THE CATABOLISM OF PROTEIN ANTIGENS IN THE NEWBORN AND MATURING RABBIT

The rate of degradation, organ deposition, and blood clearance of SBSA, SRSA, and IRSA has been measured in the newborn, 6-, and 30-day-old rabbits. When the animals were injected with a weight-graded dose of the 3 proteins, differences in their catabolism in the newborns were demonstrable as compared to the 6-, and 30-day-old animals. The capacity to degrade the azo compounds was shown to be incompletely developed at birth. At 6 days of age, however, the rabbits catabolized these proteins much at the same rate as the 30-day-old animals. Addition of the benzenesulfonate moiety determined the rate of degradation organ deposition and excretion rather than the carrier protein when the azo compounds were injected. The biosynthetically labeled S²⁵ rabbit serum albumin (IRSA) was catabolized at a slower rate than the azoproteins in all age groups.
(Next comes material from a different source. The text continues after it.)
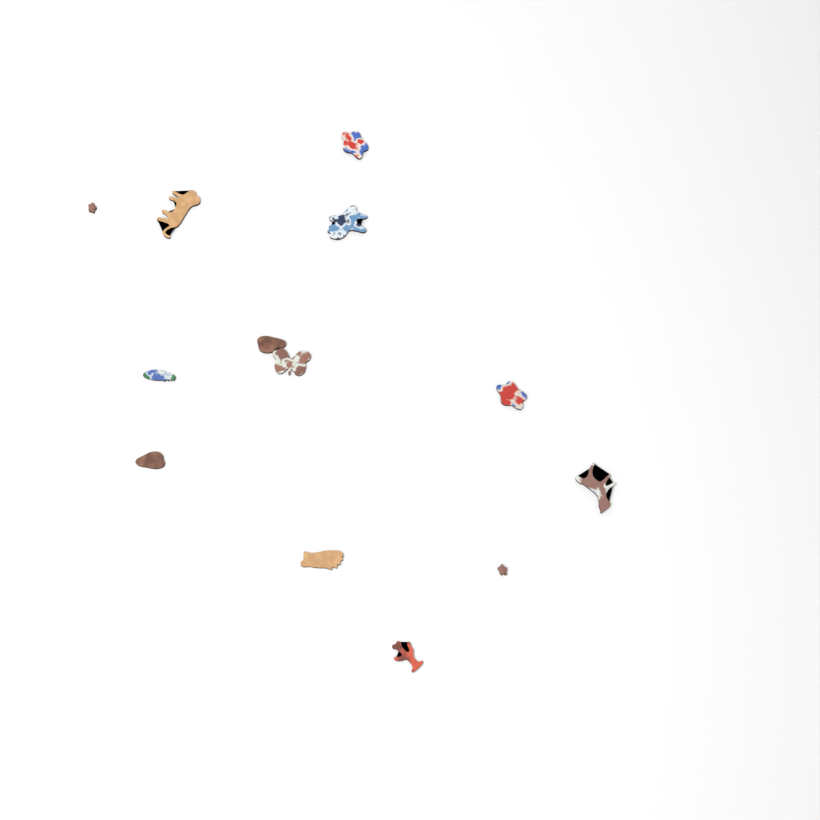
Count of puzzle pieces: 13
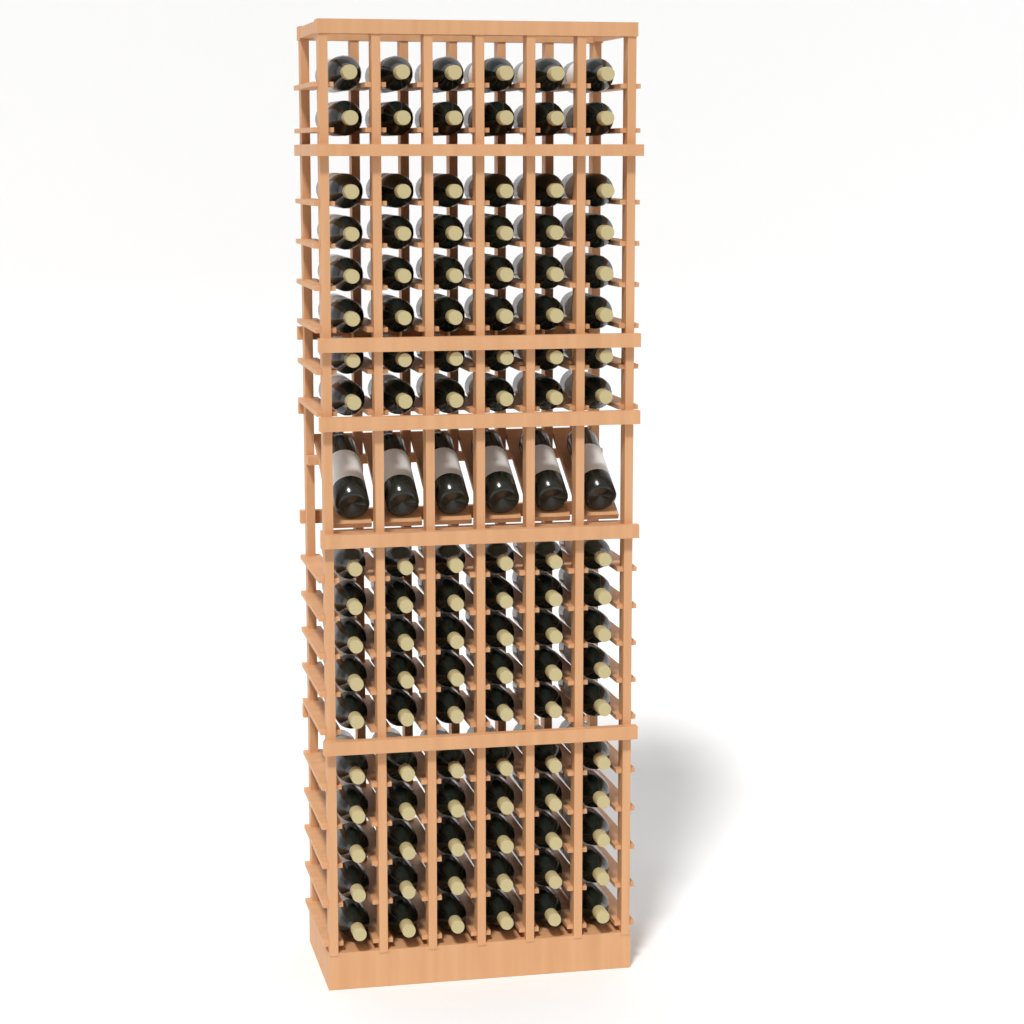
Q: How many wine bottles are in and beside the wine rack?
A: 114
Very little difference in the metabolism and organ deposition of the IRSA was shown to exist between the newborn and maturing animals. A dosage schedule, therefore, designed to test the immunological capacity of developing animals may not be valid when calculated upon body weight. The low level of activity of enzyme systems present at birth which degrade anti-genic material may serve as an explanation as to why this period of development is so vulnerable to the induction of tolerance rather than immunity when compared to the adult.